En una liga integrada por 12 equipos, los jugadores saludaban brazo en alto al inicio de los partidos y en los campos se colocaban grandes murales con el emblema Franco, Franco, Franco. El fútbol, 18 meses después de la finalización de la contienda civil, proporcionaba algo de alivio a una población agotada por la carestía, un bálsamo, pero también era utilizado como potente arma propagandística. Al exilio se fue una extensa lista del grandes jugadores, como LángaraZubieta o Reguerio. Dolorosa diáspora e irreparables ausencias para los clubes y la selección española.

Cuentan los libros que en aquella Liga, el Real Madrid y el Real Oviedo pudieron recuperar los distintivos monárquicos no permitidos durante la II República, y que el Ministerio de la Gobernación prohibió el uso de extranjerismos en las denominaciones de los equipos, así el Athletic Aviación Club pasó a llamarse Atlético Aviación. La escuadra precursora del Atlético de Madrid, apoyada por el Régimen y entrenada entonces por El DivinoRicardo Zamora, jugaba en Vallecas, porque el Metropolitano estaba deteriorado por las ofensivas militares de la Guerra Civil. A pesar del destierro, se proclamó campeón de Liga, su delantero Pruden fue el máximo goleador, con 23 tantos. El Sevilla terminó quinto, por detrás del Athletic, Valencia y Barcelona y por delante del Real Madrid.
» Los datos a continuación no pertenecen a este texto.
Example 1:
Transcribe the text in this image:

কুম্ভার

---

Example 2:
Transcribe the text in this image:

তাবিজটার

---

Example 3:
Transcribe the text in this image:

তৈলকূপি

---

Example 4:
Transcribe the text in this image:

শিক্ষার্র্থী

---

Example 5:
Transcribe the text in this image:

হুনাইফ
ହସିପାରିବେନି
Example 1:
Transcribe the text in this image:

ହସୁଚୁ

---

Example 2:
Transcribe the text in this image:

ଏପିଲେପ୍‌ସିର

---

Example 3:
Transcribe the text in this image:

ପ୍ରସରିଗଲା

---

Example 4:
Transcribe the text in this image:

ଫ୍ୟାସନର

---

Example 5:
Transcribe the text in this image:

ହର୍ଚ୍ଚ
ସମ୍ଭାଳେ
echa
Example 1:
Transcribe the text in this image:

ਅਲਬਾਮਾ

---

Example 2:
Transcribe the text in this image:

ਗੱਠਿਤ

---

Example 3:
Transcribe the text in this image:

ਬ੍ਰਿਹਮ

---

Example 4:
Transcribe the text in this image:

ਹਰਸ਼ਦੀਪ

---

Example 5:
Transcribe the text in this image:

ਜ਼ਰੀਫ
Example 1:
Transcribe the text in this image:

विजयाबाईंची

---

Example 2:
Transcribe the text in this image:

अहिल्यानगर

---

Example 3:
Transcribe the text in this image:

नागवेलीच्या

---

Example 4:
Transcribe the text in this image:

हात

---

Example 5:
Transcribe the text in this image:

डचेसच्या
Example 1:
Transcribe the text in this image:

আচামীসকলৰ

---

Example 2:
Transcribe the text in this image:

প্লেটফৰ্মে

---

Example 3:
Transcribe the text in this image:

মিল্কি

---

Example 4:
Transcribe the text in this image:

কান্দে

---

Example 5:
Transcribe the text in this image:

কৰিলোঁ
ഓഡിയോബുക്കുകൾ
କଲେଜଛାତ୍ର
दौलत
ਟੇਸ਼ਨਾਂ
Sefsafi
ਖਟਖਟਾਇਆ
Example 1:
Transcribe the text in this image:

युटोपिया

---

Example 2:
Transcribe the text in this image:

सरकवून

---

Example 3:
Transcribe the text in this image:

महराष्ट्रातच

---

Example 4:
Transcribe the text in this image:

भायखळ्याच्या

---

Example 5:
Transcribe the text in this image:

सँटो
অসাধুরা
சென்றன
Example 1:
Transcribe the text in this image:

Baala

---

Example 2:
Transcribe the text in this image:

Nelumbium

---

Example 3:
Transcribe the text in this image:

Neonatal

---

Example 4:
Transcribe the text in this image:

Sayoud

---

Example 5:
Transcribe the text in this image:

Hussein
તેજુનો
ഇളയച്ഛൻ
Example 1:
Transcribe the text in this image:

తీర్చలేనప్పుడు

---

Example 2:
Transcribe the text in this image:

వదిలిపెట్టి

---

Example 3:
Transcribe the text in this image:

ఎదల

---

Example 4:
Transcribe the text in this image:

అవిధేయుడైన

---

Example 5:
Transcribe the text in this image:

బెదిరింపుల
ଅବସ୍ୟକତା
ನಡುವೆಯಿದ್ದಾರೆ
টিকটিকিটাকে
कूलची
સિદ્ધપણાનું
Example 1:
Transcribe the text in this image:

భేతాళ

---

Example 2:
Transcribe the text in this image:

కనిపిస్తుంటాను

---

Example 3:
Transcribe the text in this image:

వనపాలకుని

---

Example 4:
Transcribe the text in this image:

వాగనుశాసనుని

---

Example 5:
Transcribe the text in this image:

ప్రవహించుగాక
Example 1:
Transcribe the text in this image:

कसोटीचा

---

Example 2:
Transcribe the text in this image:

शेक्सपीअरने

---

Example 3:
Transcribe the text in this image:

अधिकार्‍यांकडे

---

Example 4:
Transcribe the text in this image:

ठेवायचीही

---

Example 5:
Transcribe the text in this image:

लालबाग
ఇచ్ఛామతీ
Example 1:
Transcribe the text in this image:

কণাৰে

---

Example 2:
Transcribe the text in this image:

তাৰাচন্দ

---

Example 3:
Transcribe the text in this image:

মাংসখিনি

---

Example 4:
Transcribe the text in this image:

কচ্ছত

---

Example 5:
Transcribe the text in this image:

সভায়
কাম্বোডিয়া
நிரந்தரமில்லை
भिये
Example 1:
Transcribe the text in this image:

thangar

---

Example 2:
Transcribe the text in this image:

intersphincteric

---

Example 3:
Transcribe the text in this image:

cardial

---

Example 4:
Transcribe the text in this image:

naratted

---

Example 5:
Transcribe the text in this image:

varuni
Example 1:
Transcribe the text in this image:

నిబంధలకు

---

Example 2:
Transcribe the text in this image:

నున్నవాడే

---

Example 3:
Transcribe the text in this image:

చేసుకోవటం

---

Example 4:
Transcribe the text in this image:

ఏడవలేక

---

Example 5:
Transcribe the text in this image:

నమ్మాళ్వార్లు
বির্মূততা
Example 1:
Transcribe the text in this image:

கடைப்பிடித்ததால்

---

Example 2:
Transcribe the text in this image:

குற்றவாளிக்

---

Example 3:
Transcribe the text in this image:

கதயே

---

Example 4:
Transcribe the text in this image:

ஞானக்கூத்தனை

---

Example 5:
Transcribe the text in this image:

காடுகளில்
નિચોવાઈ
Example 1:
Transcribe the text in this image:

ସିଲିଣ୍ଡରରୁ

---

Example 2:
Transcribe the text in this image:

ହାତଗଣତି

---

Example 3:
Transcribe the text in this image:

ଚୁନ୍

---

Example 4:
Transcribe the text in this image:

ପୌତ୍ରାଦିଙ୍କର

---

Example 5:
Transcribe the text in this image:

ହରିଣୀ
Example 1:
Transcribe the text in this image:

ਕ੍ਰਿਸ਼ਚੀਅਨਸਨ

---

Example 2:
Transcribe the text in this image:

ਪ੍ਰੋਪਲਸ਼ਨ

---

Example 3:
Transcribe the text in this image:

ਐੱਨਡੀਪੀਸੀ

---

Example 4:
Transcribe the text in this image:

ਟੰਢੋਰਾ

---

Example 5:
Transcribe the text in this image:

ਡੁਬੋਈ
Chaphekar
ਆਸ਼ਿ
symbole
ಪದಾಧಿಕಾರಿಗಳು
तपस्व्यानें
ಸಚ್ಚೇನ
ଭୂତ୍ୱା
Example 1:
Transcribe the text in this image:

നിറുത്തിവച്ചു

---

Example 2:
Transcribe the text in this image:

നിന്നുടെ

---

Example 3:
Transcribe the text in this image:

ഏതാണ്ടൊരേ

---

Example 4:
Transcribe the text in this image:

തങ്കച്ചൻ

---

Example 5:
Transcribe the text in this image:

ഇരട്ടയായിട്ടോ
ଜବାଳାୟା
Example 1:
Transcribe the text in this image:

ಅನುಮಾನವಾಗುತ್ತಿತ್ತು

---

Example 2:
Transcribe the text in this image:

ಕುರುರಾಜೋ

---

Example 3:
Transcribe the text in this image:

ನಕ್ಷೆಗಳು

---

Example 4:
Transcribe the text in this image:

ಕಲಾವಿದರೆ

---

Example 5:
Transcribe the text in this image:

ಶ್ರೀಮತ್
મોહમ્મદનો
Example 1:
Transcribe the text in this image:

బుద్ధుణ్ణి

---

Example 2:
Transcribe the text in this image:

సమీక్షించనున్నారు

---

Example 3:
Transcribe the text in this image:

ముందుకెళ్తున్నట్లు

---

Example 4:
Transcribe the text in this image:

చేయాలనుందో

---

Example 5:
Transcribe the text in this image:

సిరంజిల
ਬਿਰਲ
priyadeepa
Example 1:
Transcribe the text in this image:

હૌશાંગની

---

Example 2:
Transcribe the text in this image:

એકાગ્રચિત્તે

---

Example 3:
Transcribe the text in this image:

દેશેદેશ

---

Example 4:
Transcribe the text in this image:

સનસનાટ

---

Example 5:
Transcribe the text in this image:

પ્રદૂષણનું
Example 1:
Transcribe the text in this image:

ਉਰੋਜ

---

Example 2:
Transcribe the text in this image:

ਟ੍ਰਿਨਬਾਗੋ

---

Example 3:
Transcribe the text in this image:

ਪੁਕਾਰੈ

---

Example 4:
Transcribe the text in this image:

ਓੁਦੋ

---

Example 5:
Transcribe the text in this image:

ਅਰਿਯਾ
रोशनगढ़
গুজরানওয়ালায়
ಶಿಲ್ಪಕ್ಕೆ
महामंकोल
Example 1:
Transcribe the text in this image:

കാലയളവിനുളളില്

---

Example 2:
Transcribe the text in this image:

Como sucede ahora, los seis primeros clasificados estaban separados por sólo dos puntos. Entonces, el Sevilla también ganó cinco partidos, empató uno y perdió dos en las primeras ocho jornadas. Sumaba 11 puntos, que en la Liga con victorias de tres puntos corresponderían a 16.

La escuadra preparada por Pablo Machín ha aprovechado los errores cometidos por el Real Madrid y del Barcelona para comandar un torneo raquítico en las prestaciones de los líderes. El grupo hispalense, tras su triunfo del domingo contra el Celta, tiene los mismos puntos que hace un año, cuando era quinto clasificado, a seis puntos del Barcelona, que ocupaba la zona alta de la tabla. El equipo del Sánchez Pizjuán ha acumulado cuatro triunfos seguidos y hace cuatro jornadas se encontraba a ocho puntos del Barcelona. La Liga es una ingobernable montaña rusa. Impredecible. El Espanyol (quinto) es el único que no ha cedido puntos en su feudo. El Barça ha recibido nueve goles, los mismos que en las primeras 20 jornadas de la anterior Liga.

Las apreturas en la cabeza en este otoño se han visto pocas veces. Desde la temporada 1986/87, cuando los triunfos se premiaban con dos puntos, no se registraba esta diferencia tan corta entre el primer y el sexto clasificado. El Barcelona lideraba la tabla con 12 puntos, uno más que el Real Madrid y el Atlético de Madrid, y dos más que Espanyol, Sporting y Valladolid.

En este curso, LaLiga comparte similitudes con la Premier, dado que después de ocho jornadas, tres equipos (Manchester City, Chelsea, y Liverpool) comparten la azotea de la clasificación y otros dos (Arsenal y Tottenham) están a sólo dos puntos.

Esta temporada el Sevilla ha sorprendido con su nuevo entrenador y ha generado ilusiones en unos aficionados que son conscientes de que el liderato es algo circunstancial, pero muchos han recordado tiempos pretéritos, como aquellos de la temporada 1945/46, la última vez que su equipo encabezó la clasificación de Primera tras la disputa de la octava jornada. Aquel torneo terminó con el único título liguero conseguido por el cuadro sevillista.